Hamada M, Shino K, Horibe S, Mitsuoka T, Miyama T, Shiozaki Y, Mae T
Departments of Orthopaedic Surgery and Orthopaedic Sports Medicine, Osaka University Medical School, Osaka, Japan.
Arthroscopy. 2001 Oct;17(8):801-7. doi: 10.1016/s0749-8063(01)90002-7.
This prospective study was conducted to compare the single-socket and the bi-socket anterior cruciate ligament (ACL) reconstruction techniques in terms of outcome.
Nonrandomized control trial.
There were 160 consecutive patients with unilateral chronic ACL insufficiency who underwent endoscopic single- or bi-socket ACL reconstruction alternately using multiple-stranded medial hamstring tendon and EndoButton (Smith & Nephew, Andover, MD) femoral fixation. All patients underwent the same postoperative rehabilitation protocol. Of them, 106 patients (57 single, 49 bi) were available for 2-year follow-up.
According to the IKDC Knee Ligament Evaluation Form, 23 patients (40%) of the single-socket group were subjectively graded as normal, 30 (53%) as nearly normal, and 4 (7%) as abnormal. Twenty-six patients (53%) of the bi-socket group were graded as normal, 21 (43%) as nearly normal, and 2 (4%) as abnormal (P =.19). The mean side-to-side anterior laxity difference (KT-1000 manual maximum force) was 0.9 +/- 1.8 mm for the single-socket group and 0.7 +/- 1.2 mm for the bi-socket group (P =.44). Fifty-three of 57 patients (93%) in the single-socket group and all patients in the bi-socket group showed anterior laxity differences of +/-3 mm or less (P =.12). There were no differences in thigh muscle strength between the groups.

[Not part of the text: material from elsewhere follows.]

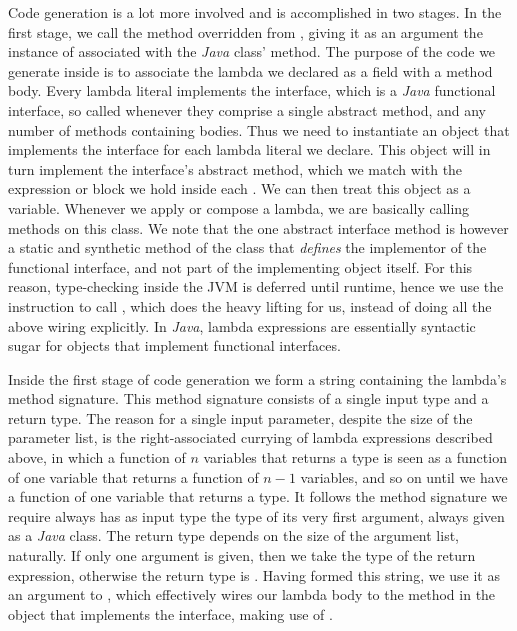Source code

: Code generation is a lot more involved and is accomplished in two stages. In the first stage, we call the  method overridden from , giving it as an argument the instance of  associated with the \emph{Java} class'  method. The purpose of the code we generate inside  is to associate the lambda we declared as a field with a method body. Every lambda literal implements the  interface, which is a \emph{Java} functional interface, so called whenever they comprise a single abstract method, and any number of methods containing bodies. Thus we need to instantiate an object that implements the  interface for each lambda literal we declare. This object will in turn implement the interface's abstract method, which we match with the expression or block we hold inside each . We can then treat this object as a variable. Whenever we apply or compose a lambda, we are basically calling methods on this class. We note that the one abstract interface method is however a static and synthetic method of the class that \emph{defines} the implementor of the functional interface, and not part of the implementing object itself. For this reason, type-checking inside the JVM is deferred until runtime, hence we use the  instruction to call , which does the heavy lifting for us, instead of doing all the above wiring explicitly. In \emph{Java}, lambda expressions are essentially syntactic sugar for objects that implement functional interfaces.

Inside the first stage of code generation we form a string containing the lambda's method signature. This method signature consists of a single input type and a return type. The reason for a single input parameter, despite the size of the parameter list, is the right-associated currying of lambda expressions described above, in which a function of $n$ variables that returns a type is seen as a function of one variable that returns a function of $n - 1$ variables, and so on until we have a function of one variable that returns a type. It follows the method signature we require always has as input type the type of its very first argument, always given as a \emph{Java} class. The return type depends on the size of the argument list, naturally. If only one argument is given, then we take the type of the return expression, otherwise the return type is . Having formed this string, we use it as an argument to , which effectively wires our lambda body to the  method in the object that implements the  interface, making use of .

Both single- and bi-socket ACL reconstruction using autogenous multiple-stranded hamstring tendons with EndoButton fixation provided satisfactory anterior stability, and there were no statistically significant differences in subjective results or measured restored stability between the 2 groups.
本前瞻性研究旨在比较单隧道和双隧道前交叉韧带(ACL)重建技术的疗效。
非随机对照试验。
连续纳入160例单侧慢性ACL功能不全患者,交替采用多股腘绳肌腱和EndoButton(史赛克公司,安多弗,马里兰州)进行股骨固定,在内镜下进行单隧道或双隧道ACL重建。所有患者均接受相同的术后康复方案。其中106例患者(57例单隧道,49例双隧道)可进行2年随访。
根据IKDC膝关节韧带评估表,单隧道组23例患者(40%)主观评定为正常,30例(53%)为接近正常,4例(7%)为异常。双隧道组26例患者(53%)评定为正常,21例(43%)为接近正常,2例(4%)为异常(P = 0.19)。单隧道组的平均双侧前向松弛度差异(KT-1000手动最大力)为0.9±1.8 mm,双隧道组为0.7±1.2 mm(P = 0.44)。单隧道组57例患者中的53例(93%)和双隧道组所有患者的前向松弛度差异均在±3 mm或更小(P = 0.12)。两组间大腿肌肉力量无差异。
采用自体多股腘绳肌腱和EndoButton固定的单隧道和双隧道ACL重建均提供了满意的前向稳定性,两组间主观结果或测量的恢复稳定性无统计学显著差异。